[chuck-users] Time logic
ssalazar at CS.Princeton.EDU
Sun Nov 11 04:10:44 EST 2007
On Nov 10, 2007, at 6:04 PM, Juan-Pablo Caceres wrote:
> A 'while(expression)' cycle will stop executing the statement as
> soon as
> the expression evaluates to 'false'. In the case of evaluating (dur =>
> now), I think that there's also a timing logic involved, in the sense
> that if (1::second => now) evaluates to 'true' only when 1 second has
> passed, it should evaluate to false in every other time, which would
> cause the control to exit the block.
> What (I think) is going on is that (dur => now) as an expression is
> waiting, advancing time, and as soon as time has advances 'dur', it
> evaluates to true by default. The fact that this expression
> evaluates to
> true after the waiting time is what confuses me, compared to
> programing language control structures.
As with the assignment operation in C and others, the specific
semantics of (A => B) are that the expression evaluates to whatever
the value of B is after the => part has occurred.

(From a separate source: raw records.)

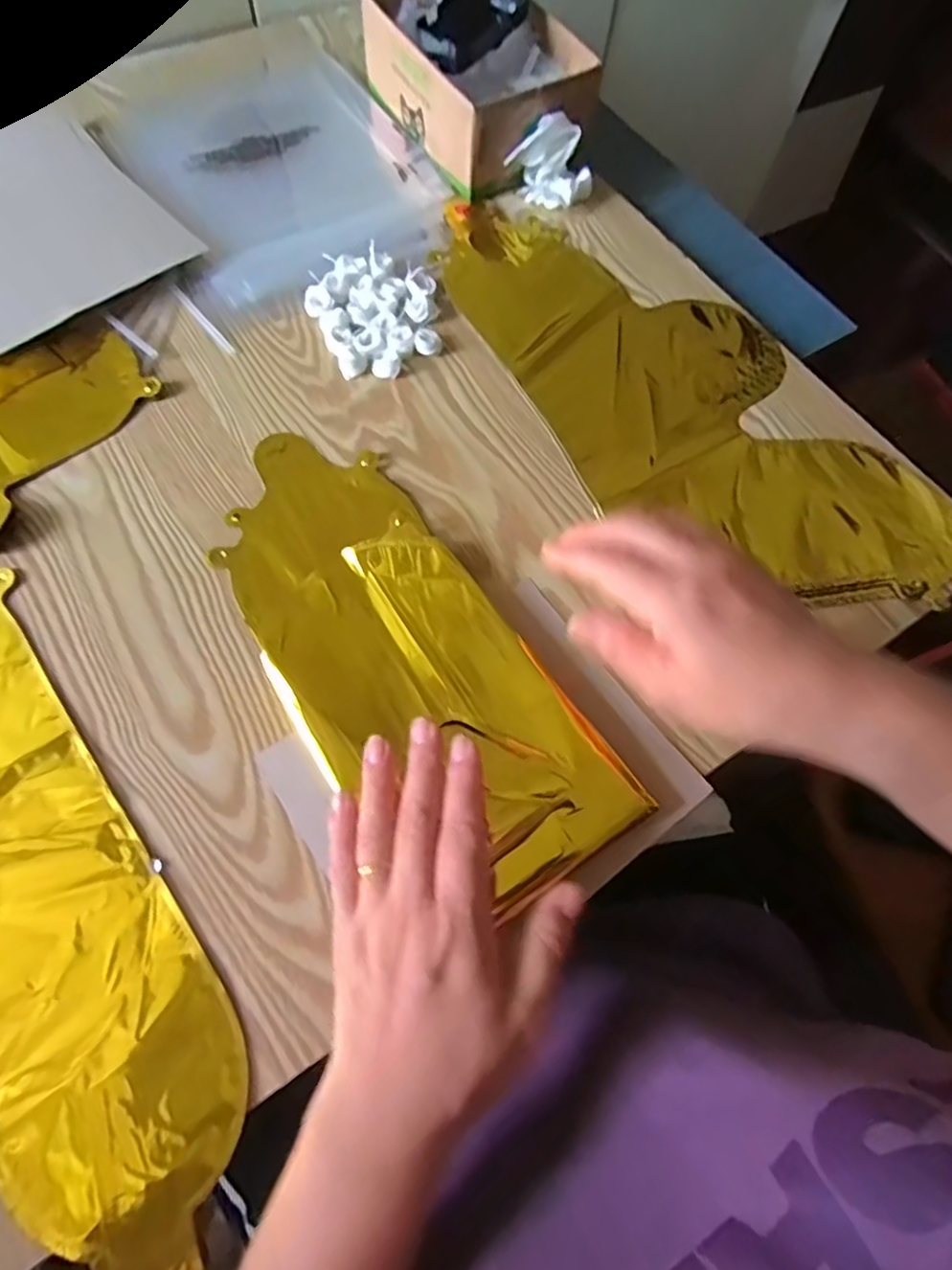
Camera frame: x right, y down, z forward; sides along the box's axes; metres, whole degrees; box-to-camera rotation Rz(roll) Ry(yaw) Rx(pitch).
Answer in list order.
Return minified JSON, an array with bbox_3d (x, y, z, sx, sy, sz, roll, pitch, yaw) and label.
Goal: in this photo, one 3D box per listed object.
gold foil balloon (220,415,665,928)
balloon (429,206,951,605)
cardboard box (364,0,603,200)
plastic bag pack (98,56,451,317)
[{"bbox_3d":[-0.050,0.004,0.357,0.134,0.012,0.317,-38,71,-17],"label":"gold foil balloon"},{"bbox_3d":[0.139,-0.183,0.449,0.192,0.008,0.430,-30,71,-15],"label":"balloon"},{"bbox_3d":[-0.001,-0.477,0.524,0.126,0.077,0.184,-29,71,-15],"label":"cardboard box"},{"bbox_3d":[-0.168,-0.402,0.522,0.231,0.013,0.285,-29,71,-14],"label":"plastic bag pack"}]

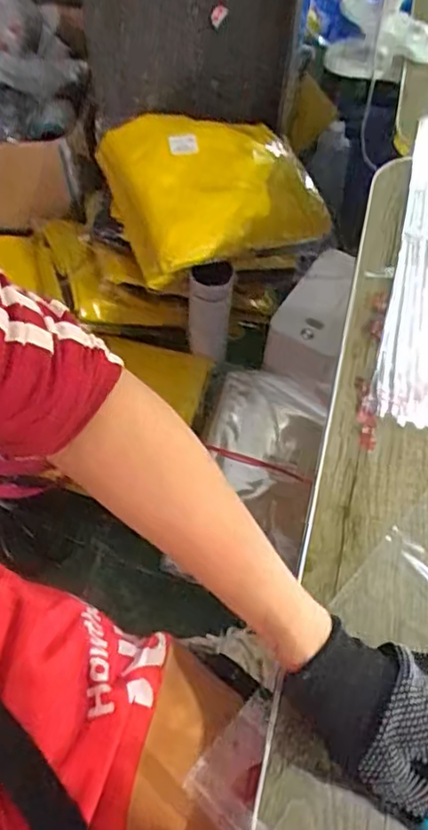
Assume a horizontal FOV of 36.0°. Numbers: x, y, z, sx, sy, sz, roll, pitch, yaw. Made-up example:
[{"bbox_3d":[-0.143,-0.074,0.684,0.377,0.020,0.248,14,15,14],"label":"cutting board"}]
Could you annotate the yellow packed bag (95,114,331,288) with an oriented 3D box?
[{"bbox_3d":[0.007,-0.319,0.911,0.271,0.126,0.223,-20,61,-13],"label":"yellow packed bag"}]

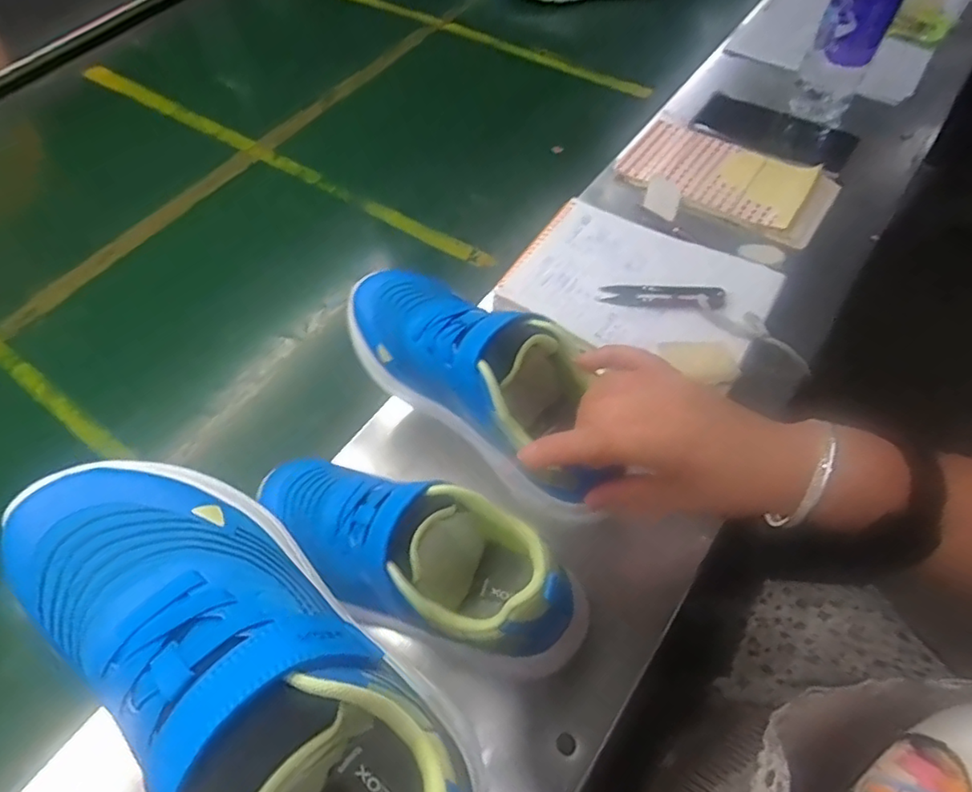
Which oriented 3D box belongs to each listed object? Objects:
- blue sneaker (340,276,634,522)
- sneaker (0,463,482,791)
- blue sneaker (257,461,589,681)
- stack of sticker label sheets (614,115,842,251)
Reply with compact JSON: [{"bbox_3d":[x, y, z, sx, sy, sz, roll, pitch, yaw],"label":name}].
[{"bbox_3d":[-0.005,-0.018,0.377,0.216,0.087,0.075,38,66,21],"label":"blue sneaker"},{"bbox_3d":[-0.092,0.099,0.226,0.208,0.075,0.079,37,65,12],"label":"sneaker"},{"bbox_3d":[-0.046,0.099,0.367,0.226,0.107,0.076,19,59,16],"label":"blue sneaker"},{"bbox_3d":[0.240,-0.226,0.596,0.201,0.020,0.111,33,64,23],"label":"stack of sticker label sheets"}]

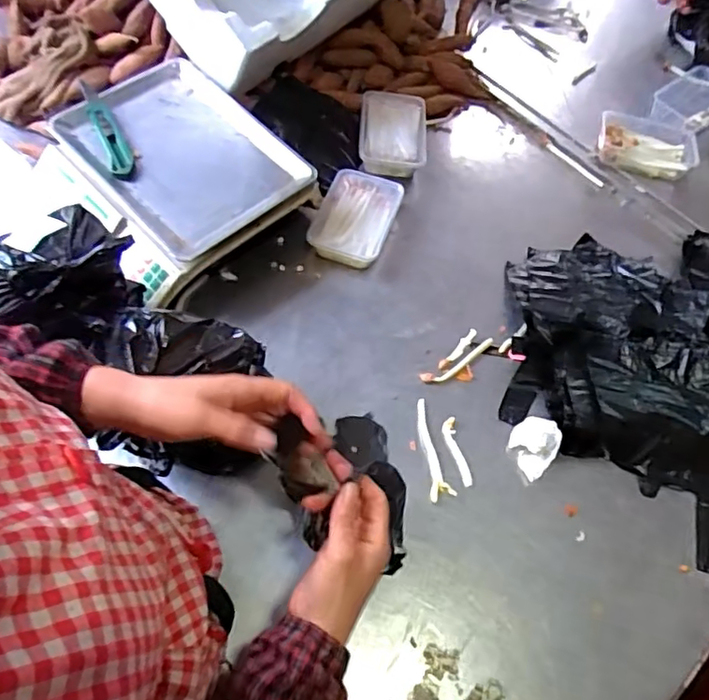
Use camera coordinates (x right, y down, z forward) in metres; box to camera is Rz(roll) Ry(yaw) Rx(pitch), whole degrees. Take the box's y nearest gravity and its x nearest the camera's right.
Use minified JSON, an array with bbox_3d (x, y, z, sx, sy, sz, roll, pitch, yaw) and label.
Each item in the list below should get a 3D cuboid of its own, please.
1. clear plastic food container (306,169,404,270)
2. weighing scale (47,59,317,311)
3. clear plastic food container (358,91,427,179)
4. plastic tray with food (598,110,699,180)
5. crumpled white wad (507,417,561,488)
[{"bbox_3d":[0.002,-0.209,0.921,0.118,0.047,0.165,19,61,6],"label":"clear plastic food container"},{"bbox_3d":[-0.270,-0.268,0.882,0.280,0.088,0.335,-38,70,-22],"label":"weighing scale"},{"bbox_3d":[0.066,-0.368,1.016,0.114,0.045,0.166,3,61,-3],"label":"clear plastic food container"},{"bbox_3d":[0.519,-0.362,1.054,0.174,0.042,0.134,12,61,2],"label":"plastic tray with food"},{"bbox_3d":[0.228,0.125,0.759,0.058,0.020,0.083,31,63,12],"label":"crumpled white wad"}]

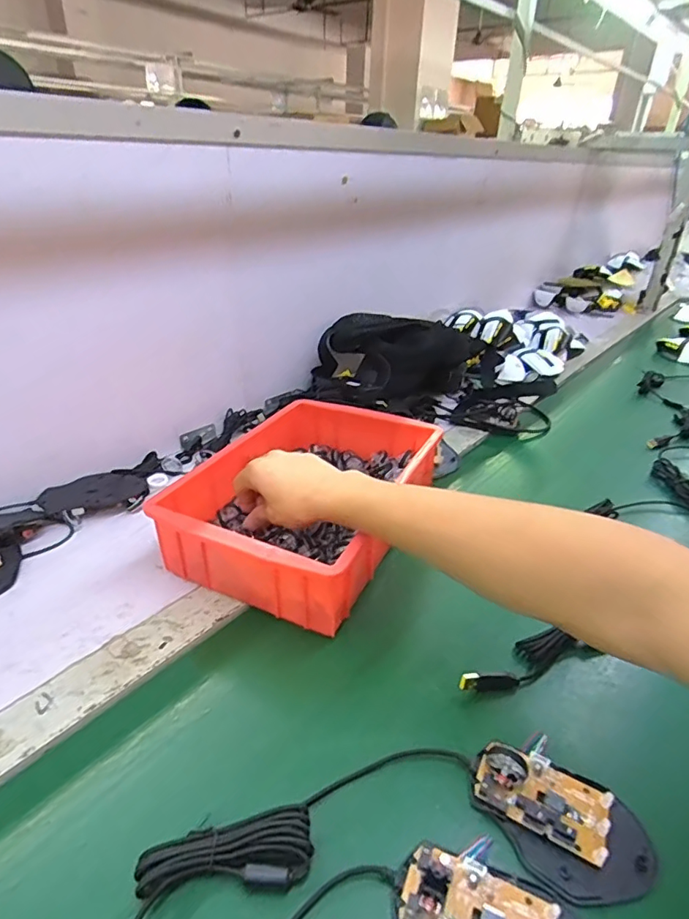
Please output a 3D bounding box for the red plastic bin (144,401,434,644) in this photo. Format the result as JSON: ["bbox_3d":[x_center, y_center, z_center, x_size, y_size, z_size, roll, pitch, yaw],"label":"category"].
[{"bbox_3d":[-0.039,0.033,0.559,0.205,0.079,0.280,17,35,21],"label":"red plastic bin"}]

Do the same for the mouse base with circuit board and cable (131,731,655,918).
[{"bbox_3d":[0.028,0.227,0.302,0.301,0.026,0.110,-9,32,-17],"label":"mouse base with circuit board and cable"}]

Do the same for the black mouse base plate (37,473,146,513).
[{"bbox_3d":[-0.295,0.034,0.610,0.111,0.013,0.056,-18,36,-29],"label":"black mouse base plate"}]

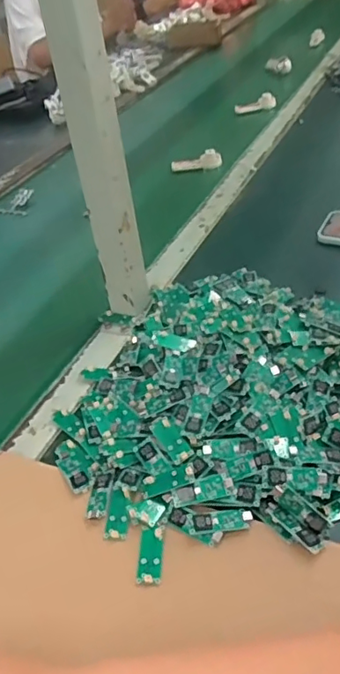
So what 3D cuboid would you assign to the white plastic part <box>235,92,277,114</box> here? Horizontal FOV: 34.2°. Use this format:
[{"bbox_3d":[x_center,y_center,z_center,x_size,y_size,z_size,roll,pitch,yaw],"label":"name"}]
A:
[{"bbox_3d":[0.197,-0.532,1.264,0.095,0.035,0.022,-17,40,-12],"label":"white plastic part"}]

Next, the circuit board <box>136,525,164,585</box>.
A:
[{"bbox_3d":[-0.016,0.172,0.439,0.018,0.004,0.048,-2,39,6],"label":"circuit board"}]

If B happens to be 'now', chucking to it has the side effect of
pausing that shred for the duration specified by A. Nothing in the
control flow of a shred executes when that shred is waiting for the
duration of A to pass.
Additionally, keeping in mind that (A => B) evaluates to B regardless
of what A and B are, if B is not zero after the chuck operation, it
will evaluate to true in a conditional expression. If B happens to be
'now', it will almost always evaluate to true, the exception being at
the very beginning of the ChucK virtual machine.
In consequence, running this program like so:
// begin 0samp.ck
if( 0::samp => now )
<<< "Hello!" >>>;
// end 0samp.ck
$ chuck 0samp.ck
produces no output, because the program runs while 'now' is still 0
(i.e. no time has passed), and thus evaluates to false in the
conditional. Running this one does print something, because the
program allows one sample's worth of time to pass:
// begin 1samp.ck
if( 1::samp => now )
<<< "Hello!" >>>;
// end 1sampl.ck
$ chuck 1samp.ck
(Note that these examples don't work right in miniAudicle or through a
chuck --loop, because the virtual machines created in those
environments allow 'now' to become non-zero before any programs can
Though in my humble opinion, its not very clear or readable to put
things like in 1::second => now in a conditional expression.
Hopefully this doesn't confuse matters more...
> Sorry for the lengthy and confusing email!